Der Gründer der Heilsarmee, William Booth, hat das Wort geprägt: Man kann einem leeren Magen das Evangelium nicht verkündigen. (Prinzip: Soup and Gospel). Dass Mission und Diakonie untrennbar zusammengehören, ist eine Erkenntnis schon des 19. Jahrhunderts, die leider im Laufe der Jahrzehnte wieder in Vergessenheit geraten ist. Gerade auch in den besonders frommen Kreisen.

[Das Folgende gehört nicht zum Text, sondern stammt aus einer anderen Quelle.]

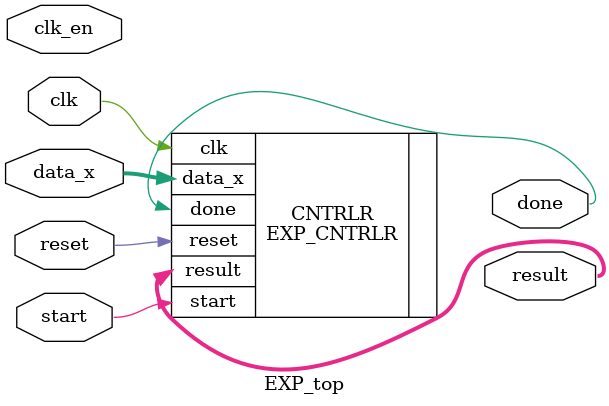
<source format=v>
`timescale 1ns/1ps
/*
Jonathan Lopez
ECE 5722 Fall 2023 WPI
Homework 6: Custom Instruction
Simualtor: Siemens (Mentor Graphics) Questa Intel FPGA Starter Editon 2021.2
Synthesizer: Intel Quartus Prime 18.1
Top Module
*/
module EXP_top (
    input clk,
    input clk_en,
    input reset,
    input start,
    input [7:0] data_x,
    output done,
    output wire [19:0] result
);

EXP_CNTRLR CNTRLR(
    .clk(clk),
    .reset(reset),
    .start(start),
    .data_x(data_x),
    .done(done),
    .result(result)
);



endmodule
</source>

Die Bahnhofsmissionen in Deutschland werden von unterschiedlichen Organisationen (finanziell) getragen. Meist von Diakonie und Caritas. Aber auch Kirchgemeinden – auch Kirchgemeinden der SELK – können sich an Trägerschaften beteiligen. Wo die Finanzen, wie in Görlitz, dazu nicht ausreichen, können SELK-Gemeinden in ihren Reihen um ehrenamtliche Helferinnen und Helfer werben. SELK-Pfarrer können sich als Seelsorger anbieten. Wo es keine Bahnhofsmission gibt, können SELK-Gemeinden die Initiative zur Gründung einer Bahnhofsmissionsstation ergreifen. In ökumenischer Kooperation und mit Unterstützung der Deutschen Bahn AG, die für Gebäude und Gebäudeunterhalt aufkommt, bieten sich hier echte Chancen diakonisch-missionarischen Einsatzes. Ganz praktisch, ganz preiswert, ganz christlich, ganz evangelistisch, ganz diakonisch.